■ **REQUIRED ACTION**
Leave every image out, and print the remaining lines below exactly.

###

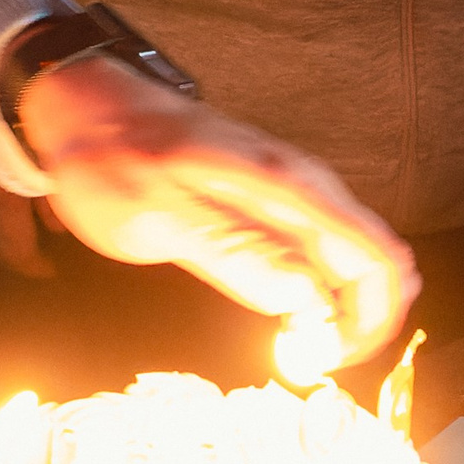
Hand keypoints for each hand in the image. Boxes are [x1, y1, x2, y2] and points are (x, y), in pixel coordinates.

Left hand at [16, 58, 416, 366]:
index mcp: (282, 185)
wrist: (84, 102)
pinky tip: (285, 308)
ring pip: (354, 254)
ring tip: (294, 343)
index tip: (317, 360)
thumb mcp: (156, 215)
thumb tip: (307, 298)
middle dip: (362, 323)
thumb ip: (235, 253)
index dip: (366, 323)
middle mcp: (301, 181)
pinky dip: (320, 287)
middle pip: (379, 260)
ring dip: (342, 307)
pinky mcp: (272, 195)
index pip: (375, 258)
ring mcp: (289, 186)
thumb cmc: (109, 156)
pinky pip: (323, 246)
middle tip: (311, 361)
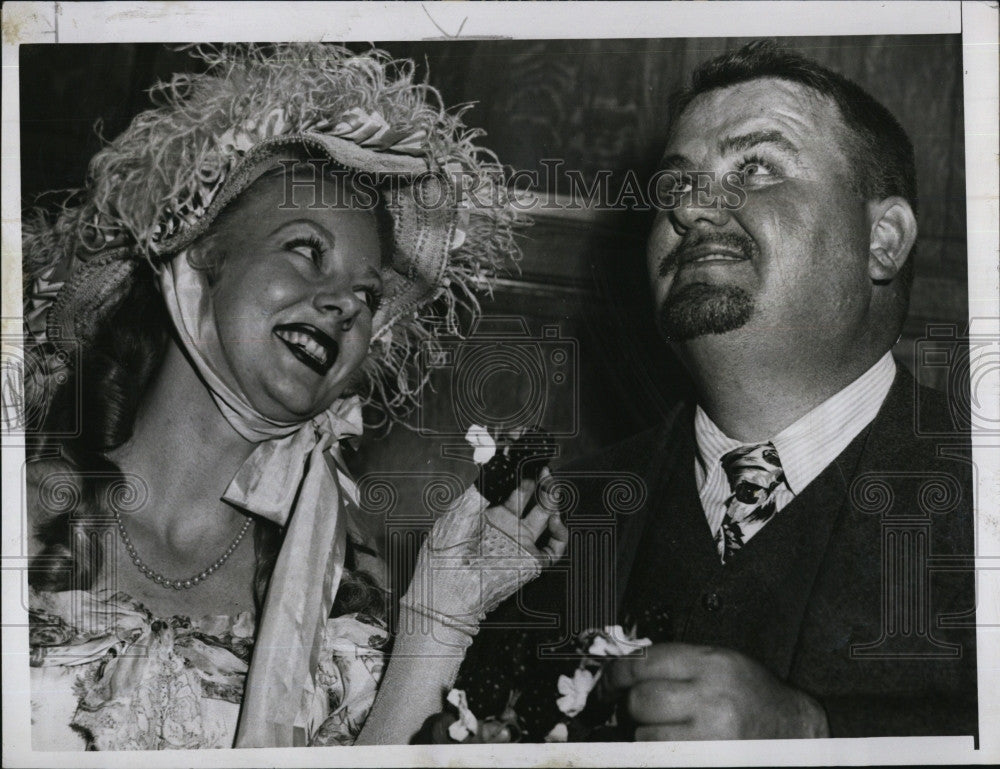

###

■ **REPLY TO THE EXERCISE**
Hand keypoints for each hand in the image. Boxes are [x1, y1, x2, y2] and points are (x, y), in pixel coordinates.

Left hand at [16, 58, 416, 366]:
index mcp: (282, 185)
wrist: (84, 102)
pinky tip: (285, 308)
ring pip: (354, 254)
ring tip: (294, 343)
index tip: (317, 360)
thumb mcp: (156, 215)
thumb tip: (307, 298)
middle dip: (362, 323)
thumb ip: (235, 253)
index dip: (366, 323)
middle mcp: (301, 181)
pinky dip: (320, 287)
middle pip: (379, 260)
ring dip: (342, 307)
pinky mcp: (272, 195)
index pip: (375, 258)
ring mcp: (289, 186)
thumb cmc: (109, 156)
pinky pip: (323, 246)
middle tip: (311, 361)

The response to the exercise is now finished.